Our Fighting Role

Since its formation more than 375 years ago, the Scots Guards has forged a reputation as one of the toughest fighting units in the British Army. As Light Mechanised Infantry Regiment, it uses Foxhound vehicles to rapidly move troops across the battlefield and engage enemy troops.

Scots Guardsmen are fiercely proud of their history. As fighting soldiers, we have a hard-won reputation, deploying on operations all over the world, most recently in Iraq and Afghanistan.

Scots Guardsmen are primarily infantry soldiers. During the path to becoming a first-class soldier, Guardsmen acquire a large host of specialised skills; including team-medics, armoured vehicle drivers, translators, search specialists, weapons system specialists and a vast array of other disciplines focused on operations today.

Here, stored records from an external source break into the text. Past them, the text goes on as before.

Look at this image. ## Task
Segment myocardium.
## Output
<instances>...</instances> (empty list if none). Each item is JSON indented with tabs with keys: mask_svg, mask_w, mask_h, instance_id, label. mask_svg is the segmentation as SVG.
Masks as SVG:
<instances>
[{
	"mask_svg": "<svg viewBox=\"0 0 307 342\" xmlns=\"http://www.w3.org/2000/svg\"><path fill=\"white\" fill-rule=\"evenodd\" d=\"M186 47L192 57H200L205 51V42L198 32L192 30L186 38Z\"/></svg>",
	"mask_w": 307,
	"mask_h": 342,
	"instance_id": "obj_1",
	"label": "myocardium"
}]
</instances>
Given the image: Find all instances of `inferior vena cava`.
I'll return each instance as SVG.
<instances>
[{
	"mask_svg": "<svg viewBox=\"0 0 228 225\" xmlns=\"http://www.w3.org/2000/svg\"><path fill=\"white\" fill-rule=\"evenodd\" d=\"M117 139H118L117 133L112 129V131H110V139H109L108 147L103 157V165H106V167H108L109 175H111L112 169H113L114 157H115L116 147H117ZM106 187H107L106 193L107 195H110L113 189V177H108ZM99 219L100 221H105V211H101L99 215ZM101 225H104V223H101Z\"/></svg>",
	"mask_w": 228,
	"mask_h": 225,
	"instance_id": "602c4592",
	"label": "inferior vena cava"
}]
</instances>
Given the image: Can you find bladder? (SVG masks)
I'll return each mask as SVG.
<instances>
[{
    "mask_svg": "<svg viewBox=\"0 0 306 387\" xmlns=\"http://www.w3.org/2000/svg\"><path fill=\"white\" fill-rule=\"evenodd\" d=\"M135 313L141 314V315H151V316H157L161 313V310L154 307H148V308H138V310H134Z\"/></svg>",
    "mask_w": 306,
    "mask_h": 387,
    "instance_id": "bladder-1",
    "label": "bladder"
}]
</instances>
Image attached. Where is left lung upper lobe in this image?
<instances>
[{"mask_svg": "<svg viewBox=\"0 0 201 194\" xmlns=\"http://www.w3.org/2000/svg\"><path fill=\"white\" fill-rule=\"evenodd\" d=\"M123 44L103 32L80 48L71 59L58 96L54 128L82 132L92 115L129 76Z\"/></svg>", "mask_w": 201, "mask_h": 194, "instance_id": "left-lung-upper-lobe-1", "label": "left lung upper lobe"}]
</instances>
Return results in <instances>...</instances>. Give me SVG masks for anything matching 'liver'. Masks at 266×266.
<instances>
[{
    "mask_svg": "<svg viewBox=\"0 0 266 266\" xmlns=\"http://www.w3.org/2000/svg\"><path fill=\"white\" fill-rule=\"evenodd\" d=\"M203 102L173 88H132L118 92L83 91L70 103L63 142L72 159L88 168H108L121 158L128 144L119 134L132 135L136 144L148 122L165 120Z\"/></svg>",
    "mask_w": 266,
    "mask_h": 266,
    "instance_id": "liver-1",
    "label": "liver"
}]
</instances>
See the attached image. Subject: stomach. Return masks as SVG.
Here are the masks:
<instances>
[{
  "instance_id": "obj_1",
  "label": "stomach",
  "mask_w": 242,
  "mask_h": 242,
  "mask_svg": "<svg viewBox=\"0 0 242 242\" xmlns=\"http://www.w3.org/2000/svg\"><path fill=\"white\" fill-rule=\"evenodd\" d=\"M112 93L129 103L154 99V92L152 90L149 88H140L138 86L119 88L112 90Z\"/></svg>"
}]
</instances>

A Life Less Ordinary Since 1642

The Scots Guards are an infantry regiment steeped in history, with soldiers renowned for their discipline and courage in battle. We are Light Mechanised Infantry as part of 7 Light Mechanised Brigade Combat Team and train to use our speed to cross the battlefield quickly and launch onto difficult objectives.

In addition to our combat role, the regiment’s ceremonial company has the special honour of acting as guards at the royal residencies such as Windsor Castle and Buckingham Palace. Our traditional uniform – a red tunic, with buttons in threes, and bearskin cap, without plume, – is famous the world over.

The Rifle Companies

Right Flank, C Company, and Left Flank are the three rifle companies, each containing between 100 and 150 soldiers. Our rifle companies consist of three platoons and a headquarters. These companies are the 3 main manoeuvre assets of the battalion.


Guardsman: When you join the Scots Guards, you will not just have a career, but a life. Scots Guardsmen are trained to the highest standards.

Officer: There are only a few commissions available in the Scots Guards each year and competition is fierce.

If you are interested in serving across the globe with one the most famous infantry Regiments then follow the link above for details on entry requirements and procedures.

Headquarter Company

Headquarter Company (HQ Coy) is responsible for supporting the Battalion by providing direction, logistics and administrative support. There are various elements within HQ Coy including the Signals Platoon, Mechanical Motor Transport Platoon, Quartermasters Department (logistics) and a number of attachments (chefs, weapons systems engineers, medical technicians and mechanics).

Support Company

B Company (B Coy) is the Support Company. It is split down into four platoons, each taking on a specialist function; Reconnaissance, Mortars, Anti-Tanks and Machine Guns. Each platoon employs an array of specialist weapons, including 81mm mortars, the Javelin anti-tank missile, 40mm Grenade Machine Gun, 12.7mm Heavy Machine Gun, 7.62mm General Purpose Machine Gun in the sustained fire role and the .338 sniper rifle. The Mortar platoon is mounted in new Husky vehicles while the remaining three platoons operate from the Jackal.

Life in the Battalion

The Battalion offers a varied and challenging working environment. One day you could be on an adventure training exercise in Nepal, the next packing your kit to go to deploy to the most interesting and often troubled counties in the world, at a moments notice.


The Battalion competes to a high standard in football and rugby, while many Guardsmen represent the Regiment in cross-country, skiing and squash. There are more than 45 different sports on offer and if you’re good enough, you can play your sport right up to Army and national level.